A decade after the publication of his first novel, Harry, Revised, Mark Sarvas returns with Memento Park (288 pages; FSG), the chronicle of one first-generation Hungarian American’s journey to retrieve a family painting believed to have been looted by the Nazis. The protagonist, Matt Santos, is an aspiring actor and current background extra living in L.A. at the tail-end of his thirties when he receives a strange call from the Australian Embassy concerning a painting from their database of unclaimed war paintings: the fictional “Budapest Street Scene” by tortured artist Erwin Kàlmàn. The piece belonged to Matt’s family in Hungary during the Second World War, and its current value is estimated at two to three million dollars. Desperate for transit documents, his grandfather traded the painting to a member of Hungary’s fascist Arrow Cross Party. Unfortunately, the papers did not arrive in time to save his grandmother’s life,
This revelation leaves Matt puzzled; the story of his family’s escape “had always been a closely guarded secret,” and his “repertoire of gesture was too limited.” Matt also believes his father is the type of guy who “reveled in getting something for nothing,” and finds it strange his father doesn’t want anything to do with the painting, at least according to the embassy. Perhaps the story behind the painting could unlock why his family’s flight was shrouded in such mystery.
“There was something formidable about him, about his adherence to adamantine standards that I could neither meet nor shake free of,” Matt says of his father. Sarvas is an expert at depicting the dualities of the immigrant experience. When speaking in English, Matt’s father is laconic and rigid at best, belligerent at worst. But in Hungarian he becomes “like an aria transposed in another key,” an amiable, card-playing jokester when around his comrades from the Hungarian Social Club.
Matt’s other key relationships––his professional one with Rachel Steinberg, the striking, young lawyer from the World Jewish Congress; and the romantic one with Tracy, his supermodel girlfriend––are also complicated by his quest. Rachel travels with Matt to Budapest to aid him in his search for the painting, leading to amorous feelings that will create problems for Matt’s relationship with Tracy. “It often seems to me that the stories of our lives are too easily reduced to single moments of decision, whether to stay or to leave,” Matt says. “I suppose The Clash had it right, after all, but the wisdom of punk notwithstanding, I am consumed with this question.”

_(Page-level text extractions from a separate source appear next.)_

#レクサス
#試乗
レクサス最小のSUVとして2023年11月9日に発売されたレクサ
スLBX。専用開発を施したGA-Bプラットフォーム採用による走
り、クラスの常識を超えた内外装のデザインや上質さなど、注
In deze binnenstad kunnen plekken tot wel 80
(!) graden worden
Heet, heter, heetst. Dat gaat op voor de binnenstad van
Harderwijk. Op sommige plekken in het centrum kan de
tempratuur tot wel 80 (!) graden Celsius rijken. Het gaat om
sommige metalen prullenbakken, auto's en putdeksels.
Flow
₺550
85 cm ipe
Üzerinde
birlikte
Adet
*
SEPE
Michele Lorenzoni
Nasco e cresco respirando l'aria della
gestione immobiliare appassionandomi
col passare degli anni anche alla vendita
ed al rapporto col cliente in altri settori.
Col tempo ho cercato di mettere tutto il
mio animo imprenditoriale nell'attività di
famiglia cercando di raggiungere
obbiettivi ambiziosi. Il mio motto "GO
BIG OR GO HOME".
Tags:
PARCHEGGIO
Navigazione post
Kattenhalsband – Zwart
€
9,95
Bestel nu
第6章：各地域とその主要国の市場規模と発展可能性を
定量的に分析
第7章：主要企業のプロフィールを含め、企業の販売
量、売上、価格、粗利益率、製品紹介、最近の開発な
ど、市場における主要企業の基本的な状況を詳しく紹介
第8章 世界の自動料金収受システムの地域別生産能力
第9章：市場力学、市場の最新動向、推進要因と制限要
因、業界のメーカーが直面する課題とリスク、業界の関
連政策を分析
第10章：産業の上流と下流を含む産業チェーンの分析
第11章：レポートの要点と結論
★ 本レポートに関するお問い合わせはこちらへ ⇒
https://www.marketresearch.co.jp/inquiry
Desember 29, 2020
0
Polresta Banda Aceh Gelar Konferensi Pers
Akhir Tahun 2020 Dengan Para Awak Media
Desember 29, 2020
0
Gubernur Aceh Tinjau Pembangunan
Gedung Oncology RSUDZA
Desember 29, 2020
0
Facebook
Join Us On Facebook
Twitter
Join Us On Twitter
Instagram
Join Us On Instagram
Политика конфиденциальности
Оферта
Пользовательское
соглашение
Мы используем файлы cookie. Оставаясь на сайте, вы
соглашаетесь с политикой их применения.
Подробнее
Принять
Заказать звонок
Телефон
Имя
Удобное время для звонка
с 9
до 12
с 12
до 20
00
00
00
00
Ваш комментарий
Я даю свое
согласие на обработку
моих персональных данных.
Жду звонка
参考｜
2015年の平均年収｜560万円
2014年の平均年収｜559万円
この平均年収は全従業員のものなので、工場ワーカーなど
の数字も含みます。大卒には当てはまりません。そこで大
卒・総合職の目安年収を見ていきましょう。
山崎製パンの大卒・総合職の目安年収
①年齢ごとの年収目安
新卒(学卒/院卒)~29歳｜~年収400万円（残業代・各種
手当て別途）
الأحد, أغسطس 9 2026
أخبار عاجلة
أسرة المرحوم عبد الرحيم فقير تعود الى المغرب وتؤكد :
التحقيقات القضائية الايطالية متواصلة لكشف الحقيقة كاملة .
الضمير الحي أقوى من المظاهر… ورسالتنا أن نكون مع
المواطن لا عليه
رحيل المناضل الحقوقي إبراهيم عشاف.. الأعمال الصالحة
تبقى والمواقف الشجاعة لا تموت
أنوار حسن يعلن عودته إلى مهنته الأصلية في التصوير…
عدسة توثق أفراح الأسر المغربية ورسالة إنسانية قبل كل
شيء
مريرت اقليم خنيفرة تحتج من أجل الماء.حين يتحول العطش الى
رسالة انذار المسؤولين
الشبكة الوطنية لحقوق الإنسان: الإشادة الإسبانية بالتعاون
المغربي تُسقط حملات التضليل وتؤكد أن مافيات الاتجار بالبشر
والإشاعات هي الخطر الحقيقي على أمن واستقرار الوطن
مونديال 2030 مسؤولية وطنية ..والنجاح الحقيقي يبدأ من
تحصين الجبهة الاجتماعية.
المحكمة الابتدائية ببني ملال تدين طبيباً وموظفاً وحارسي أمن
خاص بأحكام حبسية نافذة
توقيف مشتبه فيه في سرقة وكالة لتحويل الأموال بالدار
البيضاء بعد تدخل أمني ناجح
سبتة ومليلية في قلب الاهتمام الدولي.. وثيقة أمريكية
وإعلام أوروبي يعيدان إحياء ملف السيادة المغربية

As Matt’s journey takes him from Los Angeles to New York and Hungary, Sarvas develops each setting with admirably unique language: “I had missed the spiced metal spell of the ocean,” he says of Los Angeles, “missed the gentle curves of the coast highway where the glass-flecked green and blue sheet shoulders up against pale, windswept beaches.” And throughout the novel, Sarvas allows his characters moments of self-reflection, ultimately asking if one can continue life’s dance when one has failed to learn the steps. (Witness the awkward encounter with Rachel’s father during a Sabbath dinner where he questions Matt’s lack of Jewish education.) As its protagonist puzzles over his identity, his relationships, and the painter Erwin Kàlmàn’s troubled past, Memento Park assembles these pieces into a satisfying whole.